● Activity
Every entry below, from first to last, should be copied exactly.

(Stored data entries)
──────
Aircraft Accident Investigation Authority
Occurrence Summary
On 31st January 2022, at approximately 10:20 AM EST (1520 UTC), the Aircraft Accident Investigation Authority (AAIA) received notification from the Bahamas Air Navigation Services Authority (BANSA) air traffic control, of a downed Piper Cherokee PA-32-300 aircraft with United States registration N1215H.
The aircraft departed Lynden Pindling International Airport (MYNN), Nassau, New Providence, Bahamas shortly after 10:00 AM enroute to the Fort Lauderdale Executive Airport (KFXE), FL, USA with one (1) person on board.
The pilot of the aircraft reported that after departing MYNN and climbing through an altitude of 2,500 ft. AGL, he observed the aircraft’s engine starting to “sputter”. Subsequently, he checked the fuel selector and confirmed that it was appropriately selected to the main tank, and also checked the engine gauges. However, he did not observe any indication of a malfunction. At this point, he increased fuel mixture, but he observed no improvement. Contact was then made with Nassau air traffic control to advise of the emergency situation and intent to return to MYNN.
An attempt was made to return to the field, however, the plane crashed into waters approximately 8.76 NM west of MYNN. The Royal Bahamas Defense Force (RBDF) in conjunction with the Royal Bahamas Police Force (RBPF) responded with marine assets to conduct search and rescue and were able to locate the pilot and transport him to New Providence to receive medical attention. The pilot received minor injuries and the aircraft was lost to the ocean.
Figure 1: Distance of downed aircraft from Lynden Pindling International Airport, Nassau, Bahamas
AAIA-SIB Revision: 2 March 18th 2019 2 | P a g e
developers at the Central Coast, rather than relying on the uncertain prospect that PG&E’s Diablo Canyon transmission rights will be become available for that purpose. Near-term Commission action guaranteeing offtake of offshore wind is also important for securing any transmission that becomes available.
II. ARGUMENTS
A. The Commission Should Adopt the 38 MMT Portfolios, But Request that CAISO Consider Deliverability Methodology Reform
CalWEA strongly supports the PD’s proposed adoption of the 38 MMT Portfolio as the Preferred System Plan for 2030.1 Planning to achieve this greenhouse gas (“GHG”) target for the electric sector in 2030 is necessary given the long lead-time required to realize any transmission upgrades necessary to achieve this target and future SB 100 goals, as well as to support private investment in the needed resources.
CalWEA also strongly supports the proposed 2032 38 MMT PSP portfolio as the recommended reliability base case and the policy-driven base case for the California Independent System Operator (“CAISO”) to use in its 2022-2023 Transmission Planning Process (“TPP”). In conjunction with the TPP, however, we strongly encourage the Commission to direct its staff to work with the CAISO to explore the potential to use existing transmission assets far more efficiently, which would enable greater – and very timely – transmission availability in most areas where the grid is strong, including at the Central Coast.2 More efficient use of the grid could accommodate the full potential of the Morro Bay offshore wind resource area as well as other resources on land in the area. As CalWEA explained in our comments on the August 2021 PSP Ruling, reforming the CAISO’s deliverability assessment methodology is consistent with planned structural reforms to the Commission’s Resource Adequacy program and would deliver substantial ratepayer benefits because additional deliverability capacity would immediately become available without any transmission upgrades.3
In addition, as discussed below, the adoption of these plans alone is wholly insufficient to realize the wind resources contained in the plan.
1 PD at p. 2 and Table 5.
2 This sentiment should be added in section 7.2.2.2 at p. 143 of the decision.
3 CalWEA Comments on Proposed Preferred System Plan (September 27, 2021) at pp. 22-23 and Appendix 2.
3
──────
● Response to this task
Aircraft Accident Investigation Authority
Occurrence Summary
On 31st January 2022, at approximately 10:20 AM EST (1520 UTC), the Aircraft Accident Investigation Authority (AAIA) received notification from the Bahamas Air Navigation Services Authority (BANSA) air traffic control, of a downed Piper Cherokee PA-32-300 aircraft with United States registration N1215H.
The aircraft departed Lynden Pindling International Airport (MYNN), Nassau, New Providence, Bahamas shortly after 10:00 AM enroute to the Fort Lauderdale Executive Airport (KFXE), FL, USA with one (1) person on board.
The pilot of the aircraft reported that after departing MYNN and climbing through an altitude of 2,500 ft. AGL, he observed the aircraft’s engine starting to “sputter”. Subsequently, he checked the fuel selector and confirmed that it was appropriately selected to the main tank, and also checked the engine gauges. However, he did not observe any indication of a malfunction. At this point, he increased fuel mixture, but he observed no improvement. Contact was then made with Nassau air traffic control to advise of the emergency situation and intent to return to MYNN.
An attempt was made to return to the field, however, the plane crashed into waters approximately 8.76 NM west of MYNN. The Royal Bahamas Defense Force (RBDF) in conjunction with the Royal Bahamas Police Force (RBPF) responded with marine assets to conduct search and rescue and were able to locate the pilot and transport him to New Providence to receive medical attention. The pilot received minor injuries and the aircraft was lost to the ocean.
Figure 1: Distance of downed aircraft from Lynden Pindling International Airport, Nassau, Bahamas
AAIA-SIB Revision: 2 March 18th 2019 2 | P a g e
developers at the Central Coast, rather than relying on the uncertain prospect that PG&E’s Diablo Canyon transmission rights will be become available for that purpose. Near-term Commission action guaranteeing offtake of offshore wind is also important for securing any transmission that becomes available.
II. ARGUMENTS
A. The Commission Should Adopt the 38 MMT Portfolios, But Request that CAISO Consider Deliverability Methodology Reform
CalWEA strongly supports the PD’s proposed adoption of the 38 MMT Portfolio as the Preferred System Plan for 2030.1 Planning to achieve this greenhouse gas (“GHG”) target for the electric sector in 2030 is necessary given the long lead-time required to realize any transmission upgrades necessary to achieve this target and future SB 100 goals, as well as to support private investment in the needed resources.
CalWEA also strongly supports the proposed 2032 38 MMT PSP portfolio as the recommended reliability base case and the policy-driven base case for the California Independent System Operator (“CAISO”) to use in its 2022-2023 Transmission Planning Process (“TPP”). In conjunction with the TPP, however, we strongly encourage the Commission to direct its staff to work with the CAISO to explore the potential to use existing transmission assets far more efficiently, which would enable greater – and very timely – transmission availability in most areas where the grid is strong, including at the Central Coast.2 More efficient use of the grid could accommodate the full potential of the Morro Bay offshore wind resource area as well as other resources on land in the area. As CalWEA explained in our comments on the August 2021 PSP Ruling, reforming the CAISO’s deliverability assessment methodology is consistent with planned structural reforms to the Commission’s Resource Adequacy program and would deliver substantial ratepayer benefits because additional deliverability capacity would immediately become available without any transmission upgrades.3
In addition, as discussed below, the adoption of these plans alone is wholly insufficient to realize the wind resources contained in the plan.
1 PD at p. 2 and Table 5.
2 This sentiment should be added in section 7.2.2.2 at p. 143 of the decision.
3 CalWEA Comments on Proposed Preferred System Plan (September 27, 2021) at pp. 22-23 and Appendix 2.
3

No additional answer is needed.